I don't know much about multimethods, but looking at the wikipedia article, it seems that multimethods in Scala can be achieved using pattern matching. Example:
def collide(a: Collider, b: Collider) = (a, b) match {
case (asteroid: Asteroid, spaceship: Spaceship) => // ...
case (asteroid1: Asteroid, asteroid2: Asteroid) => // ...
...
Again, you could use structural type dispatch - def collide(a: {def processCollision()}), but that depends on a design decision (and I would create an interface in this example).
-- Flaviu Cipcigan
Structural data types aren't really all that useful. That's not to say they are useless, but they definitely a niche thing.
For instance, you might want to write a generic test case for the "size" of something. You might do it like this:
def hasSize(o: { def size: Int }, s: Int): Boolean = {
o.size == s
}
This can then be used with any object that implements the "size" method, no matter its class hierarchy.
Now, they are NOT structural type dispatches. They are NOT related to dispatching, but to type definition.
And Scala is an object oriented language always. You must call methods on objects. Function calls are actually "apply" method calls. Things like "println" are just members of objects imported into scope.
I think you asked what Scala does with a call on a structural type. It uses reflection.

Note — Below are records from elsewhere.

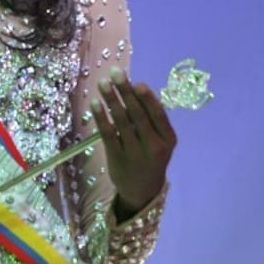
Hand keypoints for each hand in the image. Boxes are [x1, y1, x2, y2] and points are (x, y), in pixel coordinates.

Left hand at [91, 67, 176, 218]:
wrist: (142, 190)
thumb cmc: (151, 157)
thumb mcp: (160, 142)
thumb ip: (152, 120)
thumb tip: (136, 89)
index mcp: (168, 139)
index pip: (158, 115)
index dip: (147, 98)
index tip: (137, 82)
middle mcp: (154, 146)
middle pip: (138, 114)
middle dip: (125, 91)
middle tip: (115, 73)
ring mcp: (135, 153)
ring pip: (121, 121)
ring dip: (111, 99)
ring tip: (103, 83)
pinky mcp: (117, 157)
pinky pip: (107, 133)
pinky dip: (101, 117)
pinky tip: (95, 103)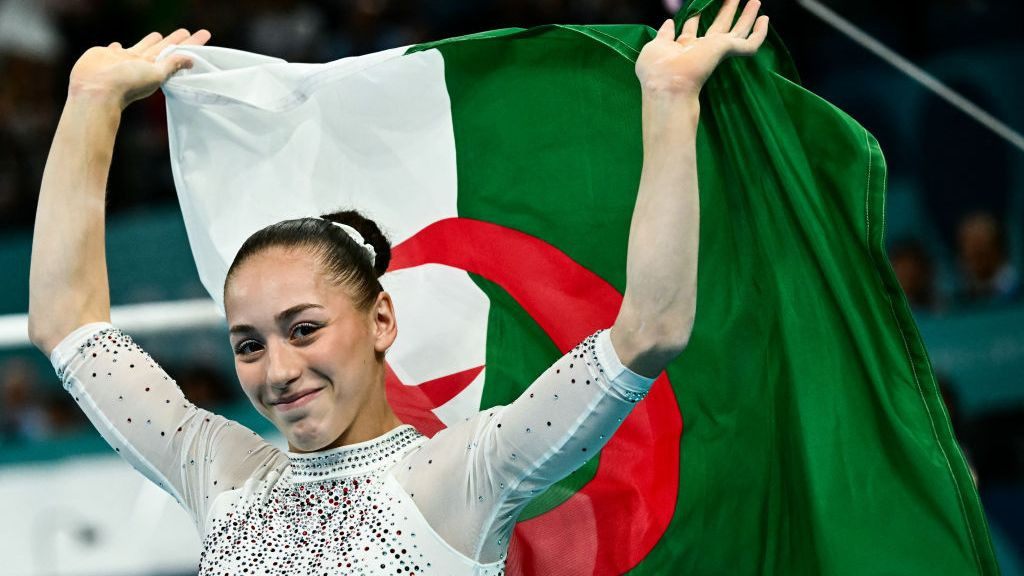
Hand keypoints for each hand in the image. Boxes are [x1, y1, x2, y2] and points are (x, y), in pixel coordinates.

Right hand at [68, 29, 210, 109]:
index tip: (204, 34)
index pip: (179, 52)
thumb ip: (172, 65)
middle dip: (174, 40)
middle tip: (184, 32)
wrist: (96, 90)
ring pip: (141, 46)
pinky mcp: (106, 56)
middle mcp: (141, 64)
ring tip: (158, 35)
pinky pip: (115, 50)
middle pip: (162, 48)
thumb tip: (192, 59)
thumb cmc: (127, 84)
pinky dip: (117, 48)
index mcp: (155, 68)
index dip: (191, 44)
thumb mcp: (155, 74)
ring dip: (149, 41)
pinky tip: (118, 46)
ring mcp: (123, 60)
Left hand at [636, 0, 767, 97]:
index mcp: (684, 49)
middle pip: (719, 26)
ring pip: (738, 31)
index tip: (697, 7)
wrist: (668, 83)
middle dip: (727, 11)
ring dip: (746, 15)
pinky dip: (760, 32)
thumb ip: (664, 34)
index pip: (692, 30)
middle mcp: (703, 50)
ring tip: (755, 1)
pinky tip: (765, 20)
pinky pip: (750, 43)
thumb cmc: (657, 70)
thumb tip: (669, 21)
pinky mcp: (728, 51)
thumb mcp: (656, 46)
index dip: (694, 18)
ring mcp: (717, 51)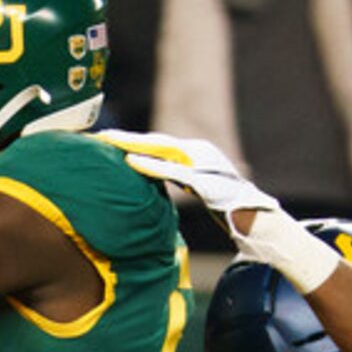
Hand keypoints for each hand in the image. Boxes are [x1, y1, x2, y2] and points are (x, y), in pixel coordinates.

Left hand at [115, 133, 281, 232]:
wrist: (252, 216)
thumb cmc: (222, 204)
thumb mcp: (195, 186)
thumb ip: (176, 175)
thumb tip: (153, 173)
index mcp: (194, 152)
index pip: (157, 144)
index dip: (132, 141)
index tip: (107, 139)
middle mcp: (197, 151)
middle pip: (155, 141)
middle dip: (126, 138)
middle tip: (99, 135)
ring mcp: (201, 163)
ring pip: (161, 149)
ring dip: (133, 145)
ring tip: (108, 142)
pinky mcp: (203, 179)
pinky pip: (172, 170)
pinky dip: (151, 165)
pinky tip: (131, 162)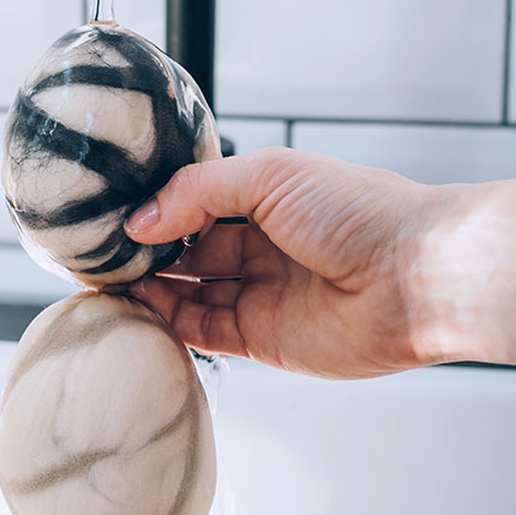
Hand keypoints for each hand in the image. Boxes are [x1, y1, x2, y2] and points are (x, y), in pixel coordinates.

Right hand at [123, 148, 515, 377]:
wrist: (415, 274)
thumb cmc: (359, 210)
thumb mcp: (269, 175)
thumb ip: (197, 191)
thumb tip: (140, 220)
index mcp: (270, 199)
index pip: (199, 204)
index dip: (159, 210)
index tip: (115, 215)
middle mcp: (265, 247)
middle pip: (191, 251)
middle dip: (148, 252)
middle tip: (100, 252)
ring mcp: (264, 294)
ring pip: (191, 292)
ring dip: (151, 287)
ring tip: (109, 278)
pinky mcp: (266, 339)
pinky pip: (206, 330)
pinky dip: (171, 321)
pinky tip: (140, 305)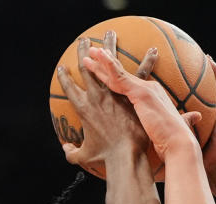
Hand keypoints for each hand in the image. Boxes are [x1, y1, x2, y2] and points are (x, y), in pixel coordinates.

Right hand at [55, 31, 157, 174]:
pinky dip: (147, 62)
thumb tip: (66, 150)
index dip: (64, 77)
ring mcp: (116, 93)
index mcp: (83, 107)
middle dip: (83, 53)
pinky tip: (153, 50)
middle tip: (83, 42)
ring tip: (109, 34)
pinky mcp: (133, 95)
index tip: (62, 68)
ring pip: (110, 64)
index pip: (69, 87)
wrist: (126, 156)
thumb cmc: (105, 157)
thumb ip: (73, 152)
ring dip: (108, 48)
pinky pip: (141, 74)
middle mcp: (96, 96)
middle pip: (86, 68)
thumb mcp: (84, 155)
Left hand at [83, 46, 201, 158]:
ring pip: (118, 73)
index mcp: (154, 97)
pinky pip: (120, 78)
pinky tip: (99, 59)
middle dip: (107, 64)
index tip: (110, 69)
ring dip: (102, 61)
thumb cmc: (177, 141)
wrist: (180, 144)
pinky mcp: (140, 94)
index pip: (131, 84)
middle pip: (122, 75)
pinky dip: (109, 67)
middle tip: (95, 53)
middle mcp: (149, 89)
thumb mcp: (178, 126)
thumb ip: (186, 120)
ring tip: (91, 52)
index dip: (118, 76)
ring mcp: (144, 90)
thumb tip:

For example, consider
def repeat(x: { def quack(): Unit }, n: Int) {
for (i <- 1 to n) x.quack()
}
The call x.quack() is compiled into a lookup of the quack method, and then a call, both using Java reflection. (You can verify that by looking at the byte codes with javap. Look for a class with a funny name like Example$$anonfun$repeat$1.)
If you think about it, it's not surprising. There is no way of making a regular method call because there is no common interface or superclass.
So, the other respondents were absolutely right that you don't want to do this unless you must. The cost is very high.